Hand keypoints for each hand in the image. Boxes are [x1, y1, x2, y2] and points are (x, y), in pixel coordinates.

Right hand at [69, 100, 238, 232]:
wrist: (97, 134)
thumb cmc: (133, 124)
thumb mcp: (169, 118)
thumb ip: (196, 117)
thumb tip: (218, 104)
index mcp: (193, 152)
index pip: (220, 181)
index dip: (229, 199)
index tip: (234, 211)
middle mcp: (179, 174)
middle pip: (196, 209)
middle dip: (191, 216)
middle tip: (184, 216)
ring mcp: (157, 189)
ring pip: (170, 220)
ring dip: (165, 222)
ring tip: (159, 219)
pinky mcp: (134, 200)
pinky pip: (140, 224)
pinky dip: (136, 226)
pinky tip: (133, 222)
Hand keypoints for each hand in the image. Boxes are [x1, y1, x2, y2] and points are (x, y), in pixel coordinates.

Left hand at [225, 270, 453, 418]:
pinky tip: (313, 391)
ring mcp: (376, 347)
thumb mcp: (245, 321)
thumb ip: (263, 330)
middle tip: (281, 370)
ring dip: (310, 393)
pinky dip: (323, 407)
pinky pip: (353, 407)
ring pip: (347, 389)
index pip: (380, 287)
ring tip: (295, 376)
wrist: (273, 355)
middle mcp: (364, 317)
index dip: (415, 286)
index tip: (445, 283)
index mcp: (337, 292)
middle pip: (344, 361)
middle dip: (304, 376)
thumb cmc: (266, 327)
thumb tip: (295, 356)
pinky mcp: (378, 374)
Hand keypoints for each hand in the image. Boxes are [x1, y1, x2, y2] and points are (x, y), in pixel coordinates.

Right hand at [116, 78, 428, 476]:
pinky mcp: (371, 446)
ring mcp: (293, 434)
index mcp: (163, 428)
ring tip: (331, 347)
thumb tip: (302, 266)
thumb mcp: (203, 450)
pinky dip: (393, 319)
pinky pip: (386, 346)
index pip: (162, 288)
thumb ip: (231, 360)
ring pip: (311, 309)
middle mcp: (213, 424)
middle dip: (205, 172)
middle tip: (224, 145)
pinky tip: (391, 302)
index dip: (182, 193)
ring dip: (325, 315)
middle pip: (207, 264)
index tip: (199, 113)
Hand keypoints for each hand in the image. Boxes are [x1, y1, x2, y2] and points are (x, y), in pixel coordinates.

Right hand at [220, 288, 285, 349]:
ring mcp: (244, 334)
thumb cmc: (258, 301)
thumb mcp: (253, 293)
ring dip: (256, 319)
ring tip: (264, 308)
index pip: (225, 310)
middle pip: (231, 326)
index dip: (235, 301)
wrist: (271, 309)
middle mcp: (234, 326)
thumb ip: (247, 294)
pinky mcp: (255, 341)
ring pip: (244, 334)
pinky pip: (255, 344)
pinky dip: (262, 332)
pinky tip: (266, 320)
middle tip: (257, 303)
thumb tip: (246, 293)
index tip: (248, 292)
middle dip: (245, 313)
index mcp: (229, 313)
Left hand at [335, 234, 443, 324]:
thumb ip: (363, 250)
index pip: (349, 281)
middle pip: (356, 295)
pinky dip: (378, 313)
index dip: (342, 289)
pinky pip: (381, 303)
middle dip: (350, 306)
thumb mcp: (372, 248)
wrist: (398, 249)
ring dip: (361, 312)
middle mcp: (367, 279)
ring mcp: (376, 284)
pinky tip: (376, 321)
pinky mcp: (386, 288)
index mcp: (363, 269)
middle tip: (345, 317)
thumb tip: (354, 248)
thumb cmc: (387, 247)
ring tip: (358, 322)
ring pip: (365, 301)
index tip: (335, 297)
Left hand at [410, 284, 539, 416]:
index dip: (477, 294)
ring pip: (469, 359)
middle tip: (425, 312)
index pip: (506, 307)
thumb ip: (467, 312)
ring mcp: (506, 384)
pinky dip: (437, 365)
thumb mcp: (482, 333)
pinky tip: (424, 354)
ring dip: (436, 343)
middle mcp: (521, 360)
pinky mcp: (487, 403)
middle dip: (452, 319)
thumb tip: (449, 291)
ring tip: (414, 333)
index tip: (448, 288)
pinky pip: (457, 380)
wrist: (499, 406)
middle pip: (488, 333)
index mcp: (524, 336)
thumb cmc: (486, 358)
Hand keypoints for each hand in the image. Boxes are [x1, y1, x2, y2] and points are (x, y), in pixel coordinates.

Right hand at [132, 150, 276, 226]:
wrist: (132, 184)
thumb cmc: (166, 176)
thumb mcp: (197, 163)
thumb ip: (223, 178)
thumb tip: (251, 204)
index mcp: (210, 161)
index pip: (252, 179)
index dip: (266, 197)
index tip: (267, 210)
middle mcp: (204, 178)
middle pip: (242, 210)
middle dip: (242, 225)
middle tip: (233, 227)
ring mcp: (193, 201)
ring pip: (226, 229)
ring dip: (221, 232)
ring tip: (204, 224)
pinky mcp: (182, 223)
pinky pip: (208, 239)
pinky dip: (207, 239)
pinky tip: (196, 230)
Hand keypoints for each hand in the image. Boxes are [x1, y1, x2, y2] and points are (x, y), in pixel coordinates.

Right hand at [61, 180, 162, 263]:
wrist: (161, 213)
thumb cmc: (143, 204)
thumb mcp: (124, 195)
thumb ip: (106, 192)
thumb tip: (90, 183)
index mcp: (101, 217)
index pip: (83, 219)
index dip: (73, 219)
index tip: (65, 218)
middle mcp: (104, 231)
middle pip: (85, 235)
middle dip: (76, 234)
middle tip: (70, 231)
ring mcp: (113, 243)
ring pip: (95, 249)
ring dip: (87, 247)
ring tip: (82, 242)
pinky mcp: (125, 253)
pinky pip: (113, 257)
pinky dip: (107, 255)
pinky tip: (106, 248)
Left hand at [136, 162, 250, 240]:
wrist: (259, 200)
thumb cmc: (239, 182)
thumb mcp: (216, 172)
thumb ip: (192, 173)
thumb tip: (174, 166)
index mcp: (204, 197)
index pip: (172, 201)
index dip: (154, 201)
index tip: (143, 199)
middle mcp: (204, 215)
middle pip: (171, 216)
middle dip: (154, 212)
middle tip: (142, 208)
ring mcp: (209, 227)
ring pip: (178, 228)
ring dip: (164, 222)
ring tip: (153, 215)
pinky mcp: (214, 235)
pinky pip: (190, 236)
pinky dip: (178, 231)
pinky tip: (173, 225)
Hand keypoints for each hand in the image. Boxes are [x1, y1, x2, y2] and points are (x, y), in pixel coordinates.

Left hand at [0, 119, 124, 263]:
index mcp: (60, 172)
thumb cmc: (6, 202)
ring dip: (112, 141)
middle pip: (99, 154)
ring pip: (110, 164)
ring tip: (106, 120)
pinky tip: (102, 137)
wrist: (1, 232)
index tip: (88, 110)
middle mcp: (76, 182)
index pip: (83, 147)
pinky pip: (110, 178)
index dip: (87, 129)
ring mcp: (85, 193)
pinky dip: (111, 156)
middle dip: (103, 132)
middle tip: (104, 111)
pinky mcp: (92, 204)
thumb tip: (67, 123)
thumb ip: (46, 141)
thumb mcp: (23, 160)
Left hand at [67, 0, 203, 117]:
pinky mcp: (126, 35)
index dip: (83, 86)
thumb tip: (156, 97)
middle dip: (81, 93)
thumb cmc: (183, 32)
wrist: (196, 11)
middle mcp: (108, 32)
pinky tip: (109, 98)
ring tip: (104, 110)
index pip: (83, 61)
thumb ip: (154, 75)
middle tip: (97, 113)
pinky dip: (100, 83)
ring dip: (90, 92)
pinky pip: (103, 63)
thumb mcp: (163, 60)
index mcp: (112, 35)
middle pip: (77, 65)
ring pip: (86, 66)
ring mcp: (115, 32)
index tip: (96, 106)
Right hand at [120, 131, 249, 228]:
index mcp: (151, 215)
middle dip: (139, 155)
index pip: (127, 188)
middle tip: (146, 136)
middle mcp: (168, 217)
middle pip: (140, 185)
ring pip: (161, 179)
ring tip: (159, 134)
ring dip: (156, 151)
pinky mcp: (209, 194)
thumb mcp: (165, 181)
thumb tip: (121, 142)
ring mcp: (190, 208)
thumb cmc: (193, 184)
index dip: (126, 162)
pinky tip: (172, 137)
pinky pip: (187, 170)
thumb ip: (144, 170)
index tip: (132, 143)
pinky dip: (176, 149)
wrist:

----

> REQUIREMENT: Quote the listing word for word from its first line through the line in which "ring mcp: (157, 189)" appears.

> SOLUTION TO THIS PROBLEM:
Hand keypoints for each hand in the image. Boxes are [x1, y1, x2, y2] and points are (x, y), in pixel coordinates.

Right hand at [69, 100, 238, 232]:
wrist: (97, 134)
thumb cmc: (133, 124)
thumb mcp: (169, 118)
thumb ip: (196, 117)
thumb tip: (218, 104)
index mcp: (193, 152)
index pip: (220, 181)
index dip: (229, 199)
index tip: (234, 211)
middle mcp: (179, 174)
middle pip: (196, 209)
middle dip: (191, 216)
middle tip: (184, 216)
ring mcp: (157, 189)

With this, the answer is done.